(Written task 1): Could you return, word for word, the part of the cpupool patch thread from "I wanted to" to "of the cpupool."?
(Written task 2):
Answer these from the cpupool patch thread:
(a) Which scheduler is the follow-up writer working on?
(b) Which file does the patch change?
(c) Which cpupool method does sched_set_affinity call?

(Provided passage):
━━━━━━━━━━
Re: [PATCH] sched/core: Fix bug when moving a domain between cpupools


I wanted to follow up on this patch, as I have not seen any responses to it.

In my work on the ARINC653 scheduler, I have observed this bug write to memory
past the end of a private UNIT structure (and in my case, stomping on a TLSF
allocator header) when migrating a domain from an ARINC cpupool to a credit
cpupool. This occurs because (a) the private UNIT structure is smaller for the
ARINC cpupool and (b) the credit scheduler method csched_aff_cntl does some bit
setting/ clearing while the private UNIT pointer still points incorrectly to the
ARINC cpupool one.

On 3/27/2020 3:30 PM, Jeff Kubascik wrote:
> For each UNIT, sched_set_affinity is called before unit->priv is updated
> to the new cpupool private UNIT data structure. The issue is
> sched_set_affinity will call the adjust_affinity method of the cpupool.
> If defined, the new cpupool may use unit->priv (e.g. credit), which at
> this point still references the old cpupool private UNIT data structure.
> This change fixes the bug by moving the switch of unit->priv earler in
> the function.
> Signed-off-by: Jeff Kubascik <jeff.kubascik@xxxxxxxxxxxxxxx>
> ---
> Hello,
> I've been working on updating the arinc653 scheduler to support
> multicore for a few months now. In the process of testing, I came across
> this obscure bug in the core scheduler code that took me a few weeks to
> track down. This bug resulted in the credit scheduler writing past the
> end of the arinc653 private UNIT data structure into the TLSF allocator
> bhdr structure of the adjacent region. This required some deep diving
> into the TLSF allocator code to trace the bug back to this point.
> Sincerely,
> Jeff Kubascik
> ---
>  xen/common/sched/core.c | 2 +-
>  1 file changed, 1 insertion(+), 1 deletion(-)
> diff --git a/xen/common/sched/core.c b/xen/common/sched/core.c
> index 7e8e7d2c39..ea572a345a 100644
> --- a/xen/common/sched/core.c
> +++ b/xen/common/sched/core.c
> @@ -686,6 +686,7 @@ int sched_move_domain(struct domain *d, struct cpupool *c)
>          unsigned int unit_p = new_p;
>          unitdata = unit->priv;
> +        unit->priv = unit_priv[unit_idx];
>          for_each_sched_unit_vcpu ( unit, v )
>          {
> @@ -707,7 +708,6 @@ int sched_move_domain(struct domain *d, struct cpupool *c)
>           */
>          spin_unlock_irq(lock);
> -        unit->priv = unit_priv[unit_idx];
>          if ( !d->is_dying )
>              sched_move_irqs(unit);

Jeff Kubascik
━━━━━━━━━━
Source records

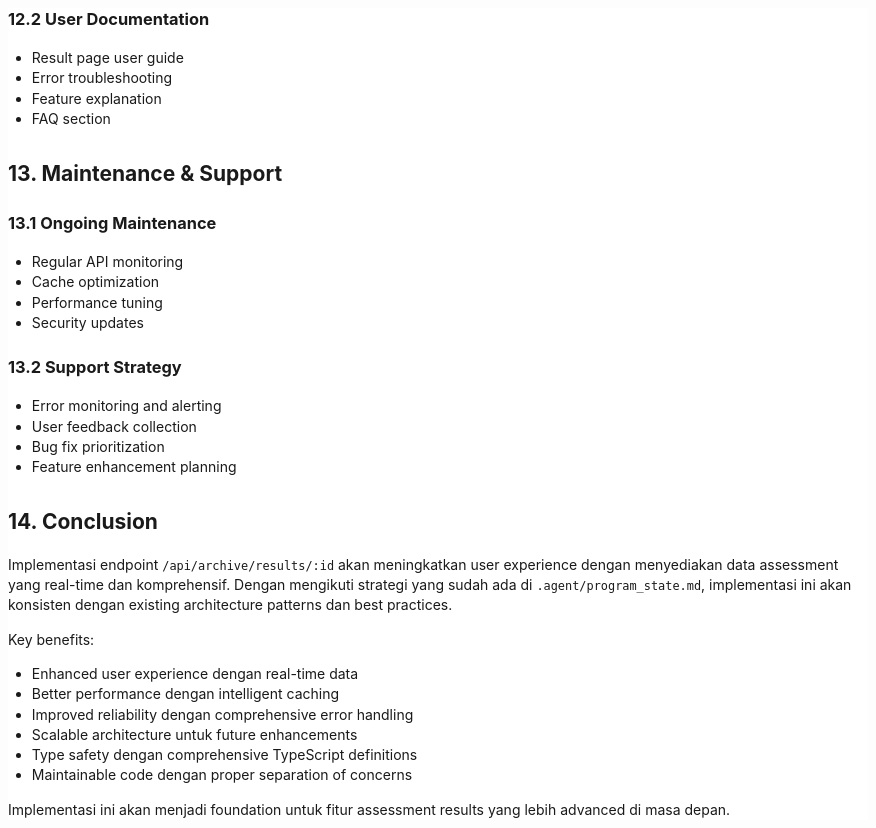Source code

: ### 12.2 User Documentation
- Result page user guide
- Error troubleshooting
- Feature explanation
- FAQ section

## 13. Maintenance & Support

### 13.1 Ongoing Maintenance
- Regular API monitoring
- Cache optimization
- Performance tuning
- Security updates

### 13.2 Support Strategy
- Error monitoring and alerting
- User feedback collection
- Bug fix prioritization
- Feature enhancement planning

## 14. Conclusion

Implementasi endpoint `/api/archive/results/:id` akan meningkatkan user experience dengan menyediakan data assessment yang real-time dan komprehensif. Dengan mengikuti strategi yang sudah ada di `.agent/program_state.md`, implementasi ini akan konsisten dengan existing architecture patterns dan best practices.

Key benefits:
- Enhanced user experience dengan real-time data
- Better performance dengan intelligent caching
- Improved reliability dengan comprehensive error handling
- Scalable architecture untuk future enhancements
- Type safety dengan comprehensive TypeScript definitions
- Maintainable code dengan proper separation of concerns

Implementasi ini akan menjadi foundation untuk fitur assessment results yang lebih advanced di masa depan.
━━━━━━━━━━
(Reply 1):
I wanted to follow up on this patch, as I have not seen any responses to it.

In my work on the ARINC653 scheduler, I have observed this bug write to memory
past the end of a private UNIT structure (and in my case, stomping on a TLSF
allocator header) when migrating a domain from an ARINC cpupool to a credit
cpupool. This occurs because (a) the private UNIT structure is smaller for the
ARINC cpupool and (b) the credit scheduler method csched_aff_cntl does some bit
setting/ clearing while the private UNIT pointer still points incorrectly to the
ARINC cpupool one.

On 3/27/2020 3:30 PM, Jeff Kubascik wrote:
> For each UNIT, sched_set_affinity is called before unit->priv is updated
> to the new cpupool private UNIT data structure. The issue is
> sched_set_affinity will call the adjust_affinity method of the cpupool.

(Reply 2):
(a) The ARINC653 scheduler.
(b) xen/common/sched/core.c
(c) The adjust_affinity method.